Many search engines track clicked URLs by adding the result's URL to the query string which can take a format like: http://www.example.com/result?track=http://www.stackoverflow.com/questions/ask
In the above example the result URL is part of the query string but in some cases it takes the form http://www.example.com/http://www.stackoverflow.com/questions/ask or URL encoding is used.
The approach I tried first is to split searchengineurl.split("http://"). Some obvious problems with this:
it would return all parts of the query string that follow the result URL and not just the result URL. This would be a problem with an URL like this: http://www.example.com/result?track=http://www.stackoverflow.com/questions/ask&showauthor=False&display=None
it does not distinguish between any additional parts of the search engine tracking URL's query string and the result URL's query string. This would be a problem with an URL like this: http://www.example.com/result?track=http://www.stackoverflow.com/questions/ask?showauthor=False&display=None
it fails if the "http://" is ommitted in the result URL
What is the most reliable, general and non-hacky way in Python to extract URLs contained in other URLs?
I would try using urlparse.urlparse it will probably get you most of the way there and a little extra work on your end will get what you want.
This works for me.
from urlparse import urlparse
from urllib import unquote
urls =["http://www.example.com/http://www.stackoverflow.com/questions/ask",
"http://www.example.com/result?track=http://www.stackoverflow.com/questions/ask&showauthor=False&display=None",
"http://www.example.com/result?track=http://www.stackoverflow.com/questions/ask?showauthor=False&display=None",
"http://www.example.com/result?track=http%3A//www.stackoverflow.com/questions/ask%3Fshowauthor%3DFalse%26display%3DNonee"]
def clean(url):
path = urlparse(url).path
index = path.find("http")
if not index == -1:
return path[index:]
else:
query = urlparse(url).query
index = query.index("http")
query = query[index:]
index_questionmark = query.find("?")
index_ampersand = query.find("&")
if index_questionmark == -1 or index_questionmark > index_ampersand:
return unquote(query[:index_ampersand])
else:
return unquote(query)
for url in urls:
print clean(url)
> http://www.stackoverflow.com/questions/ask
> http://www.stackoverflow.com/questions/ask
> http://www.stackoverflow.com/questions/ask?showauthor=False&display=None
> http://www.stackoverflow.com/questions/ask?showauthor=False&display=None
I don't know about Python specifically, but I would use a regular expression to get the parts (key=value) of the query string, with something like...
(?:\?|&)[^=]+=([^&]*)
That captures the "value" parts.

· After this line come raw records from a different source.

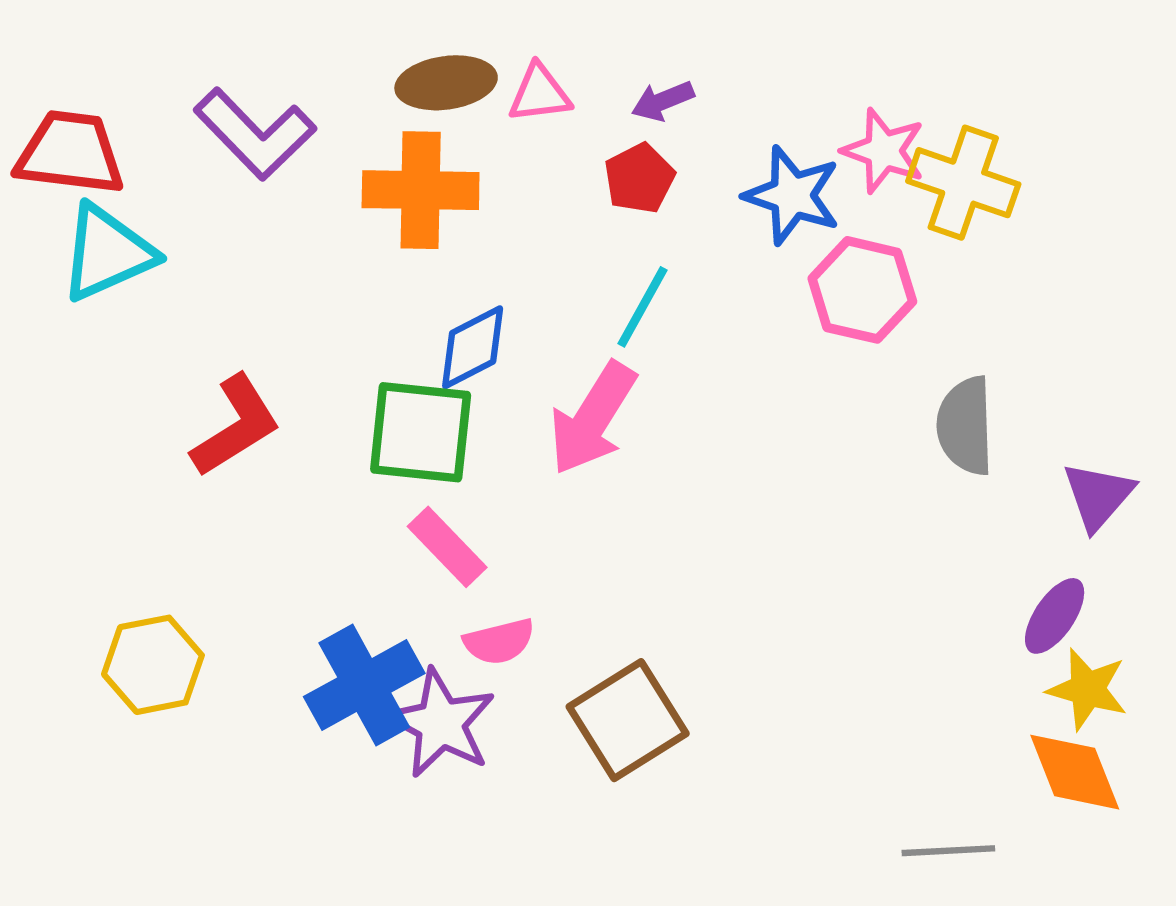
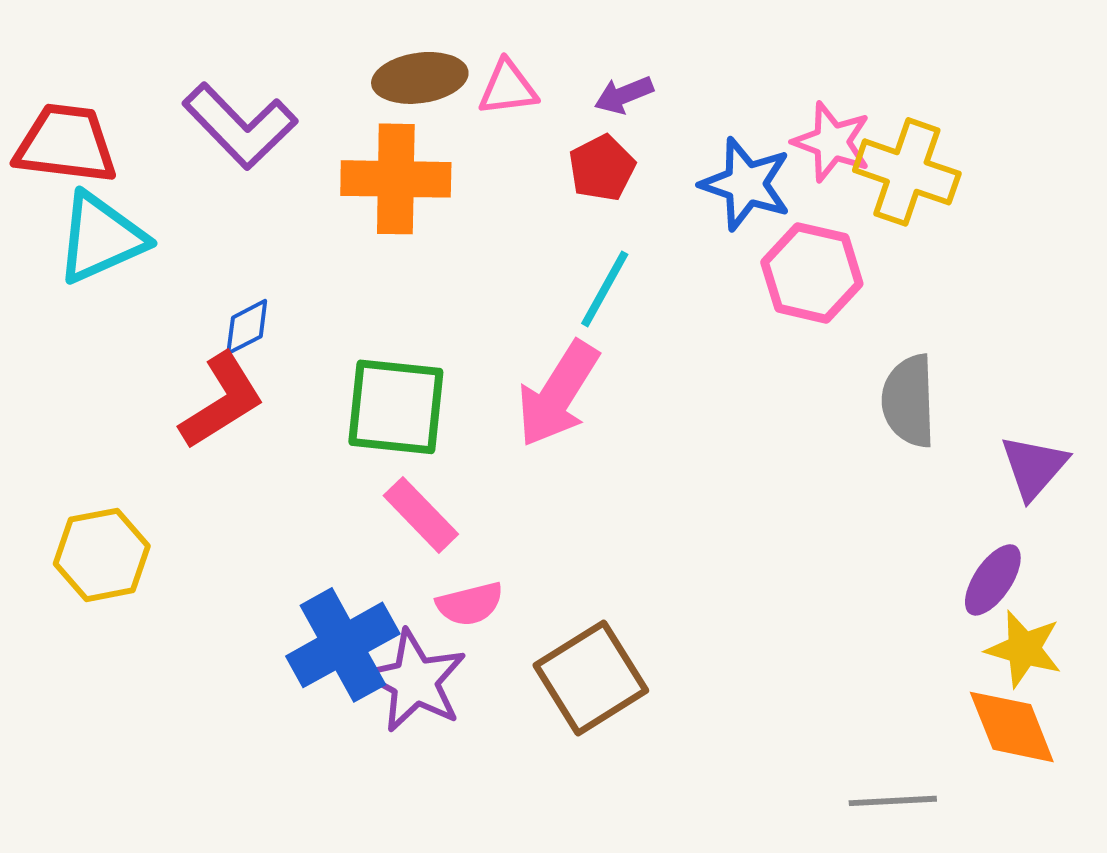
blue diamond: (473, 347) -> (247, 327), moved, size x0.7
yellow hexagon: (153, 665) -> (102, 555), moved

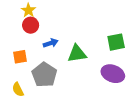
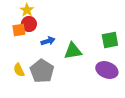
orange square: (20, 57) -> (19, 30), moved
yellow semicircle: (18, 89) -> (19, 70), moved

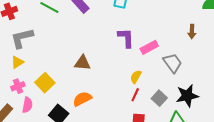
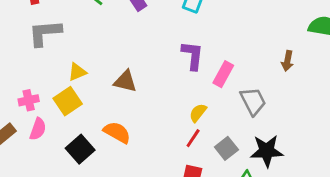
pink rectangle: (149, 47) -> (223, 74), turned -42
yellow triangle: (17, 62) -> (77, 72), moved
orange semicircle: (82, 99) -> (117, 132), turned 48

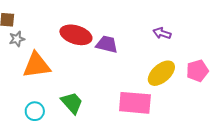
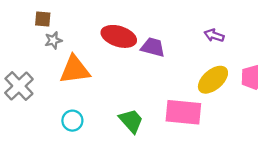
green trapezoid: (72, 103) -> (131, 121), moved

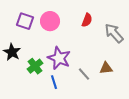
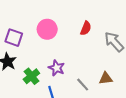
purple square: (25, 21) -> (14, 38), moved
purple star: (59, 58) -> (57, 68), size x0.7

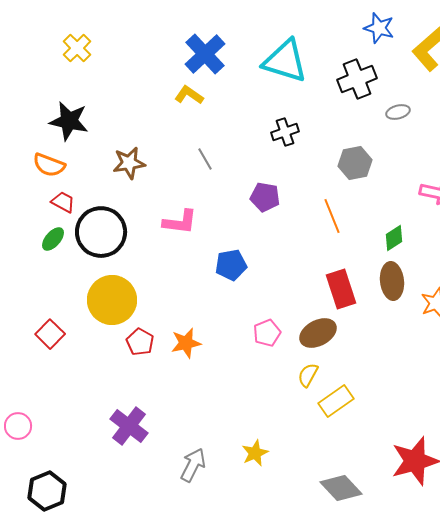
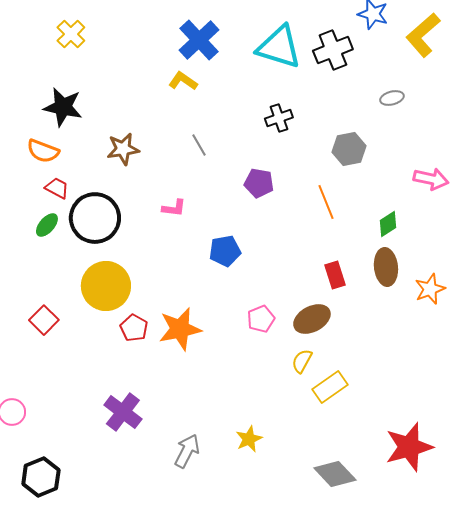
black cross: (357, 79) -> (333, 50), moved
pink L-shape: (180, 222) -> (174, 208), size x0.7
red rectangle: (341, 289) -> (335, 275), size x0.7
orange star: (186, 343) -> (180, 329), size x1.4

I would then decode those and check them against another pattern (probably another regex) to see which one looks like a URL. I would just check the first part, then take the whole value. That way your pattern doesn't have to account for every possible type of URL (and presumably they didn't combine the URL with something else within a single value field). This should work with or without the protocol being specified (it's up to your pattern to determine what looks like a URL).
As for the second type of URL... I don't think there is a non-hacky way to parse that. You could URL-decode the entire URL, then look for the second instance of http:// (or https://, and/or any other protocols you might run across). You would have to decide whether any query strings are part of "your" URL or the tracker URL. You could also not decode the URL and attempt to match on the encoded values. Either way will be messy, and if they don't include the protocol it will be even worse! If you're working with a set of specific formats, you could work out good rules for them... but if you just have to handle whatever they happen to throw at you... I don't think there's a reliable way to handle the second type of embedding.